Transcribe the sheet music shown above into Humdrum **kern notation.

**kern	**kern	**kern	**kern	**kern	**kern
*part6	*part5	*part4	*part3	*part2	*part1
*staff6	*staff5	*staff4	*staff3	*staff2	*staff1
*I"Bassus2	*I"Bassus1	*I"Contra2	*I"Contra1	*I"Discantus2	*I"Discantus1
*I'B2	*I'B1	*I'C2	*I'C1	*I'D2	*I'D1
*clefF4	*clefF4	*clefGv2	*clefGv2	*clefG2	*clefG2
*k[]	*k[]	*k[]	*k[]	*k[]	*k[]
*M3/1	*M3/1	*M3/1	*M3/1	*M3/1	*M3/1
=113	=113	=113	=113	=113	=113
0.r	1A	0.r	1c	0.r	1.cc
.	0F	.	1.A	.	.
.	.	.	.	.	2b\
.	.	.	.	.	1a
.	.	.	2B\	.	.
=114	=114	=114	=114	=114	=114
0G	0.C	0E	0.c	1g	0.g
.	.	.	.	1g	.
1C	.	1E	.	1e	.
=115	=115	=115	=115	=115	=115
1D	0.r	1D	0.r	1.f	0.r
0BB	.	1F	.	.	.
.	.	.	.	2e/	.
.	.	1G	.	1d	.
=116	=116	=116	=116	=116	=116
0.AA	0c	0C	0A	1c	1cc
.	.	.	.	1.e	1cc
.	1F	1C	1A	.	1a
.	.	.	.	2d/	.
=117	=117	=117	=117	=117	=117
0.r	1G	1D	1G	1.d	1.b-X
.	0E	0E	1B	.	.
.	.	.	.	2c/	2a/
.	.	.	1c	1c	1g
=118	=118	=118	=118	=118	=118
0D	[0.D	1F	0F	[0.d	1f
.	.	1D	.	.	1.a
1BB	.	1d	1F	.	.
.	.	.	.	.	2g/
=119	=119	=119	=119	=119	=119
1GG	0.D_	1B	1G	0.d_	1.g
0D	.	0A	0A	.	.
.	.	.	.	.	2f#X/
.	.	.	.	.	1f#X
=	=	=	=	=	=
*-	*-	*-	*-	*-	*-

::::::

> EXERCISE PROMPT:
Retype the item above, keeping every line, symbol, and tab unchanged.

> RESULT OF THE EXERCISE:
Transcribe the sheet music shown above into Humdrum **kern notation.

**kern	**kern	**kern	**kern	**kern	**kern
*part6	*part5	*part4	*part3	*part2	*part1
*staff6	*staff5	*staff4	*staff3	*staff2	*staff1
*I"Bassus2	*I"Bassus1	*I"Contra2	*I"Contra1	*I"Discantus2	*I"Discantus1
*I'B2	*I'B1	*I'C2	*I'C1	*I'D2	*I'D1
*clefF4	*clefF4	*clefGv2	*clefGv2	*clefG2	*clefG2
*k[]	*k[]	*k[]	*k[]	*k[]	*k[]
*M3/1	*M3/1	*M3/1	*M3/1	*M3/1	*M3/1
=113	=113	=113	=113	=113	=113
0.r	1A	0.r	1c	0.r	1.cc
.	0F	.	1.A	.	.
.	.	.	.	.	2b\
.	.	.	.	.	1a
.	.	.	2B\	.	.
=114	=114	=114	=114	=114	=114
0G	0.C	0E	0.c	1g	0.g
.	.	.	.	1g	.
1C	.	1E	.	1e	.
=115	=115	=115	=115	=115	=115
1D	0.r	1D	0.r	1.f	0.r
0BB	.	1F	.	.	.
.	.	.	.	2e/	.
.	.	1G	.	1d	.
=116	=116	=116	=116	=116	=116
0.AA	0c	0C	0A	1c	1cc
.	.	.	.	1.e	1cc
.	1F	1C	1A	.	1a
.	.	.	.	2d/	.
=117	=117	=117	=117	=117	=117
0.r	1G	1D	1G	1.d	1.b-X
.	0E	0E	1B	.	.
.	.	.	.	2c/	2a/
.	.	.	1c	1c	1g
=118	=118	=118	=118	=118	=118
0D	[0.D	1F	0F	[0.d	1f
.	.	1D	.	.	1.a
1BB	.	1d	1F	.	.
.	.	.	.	.	2g/
=119	=119	=119	=119	=119	=119
1GG	0.D_	1B	1G	0.d_	1.g
0D	.	0A	0A	.	.
.	.	.	.	.	2f#X/
.	.	.	.	.	1f#X
=	=	=	=	=	=
*-	*-	*-	*-	*-	*-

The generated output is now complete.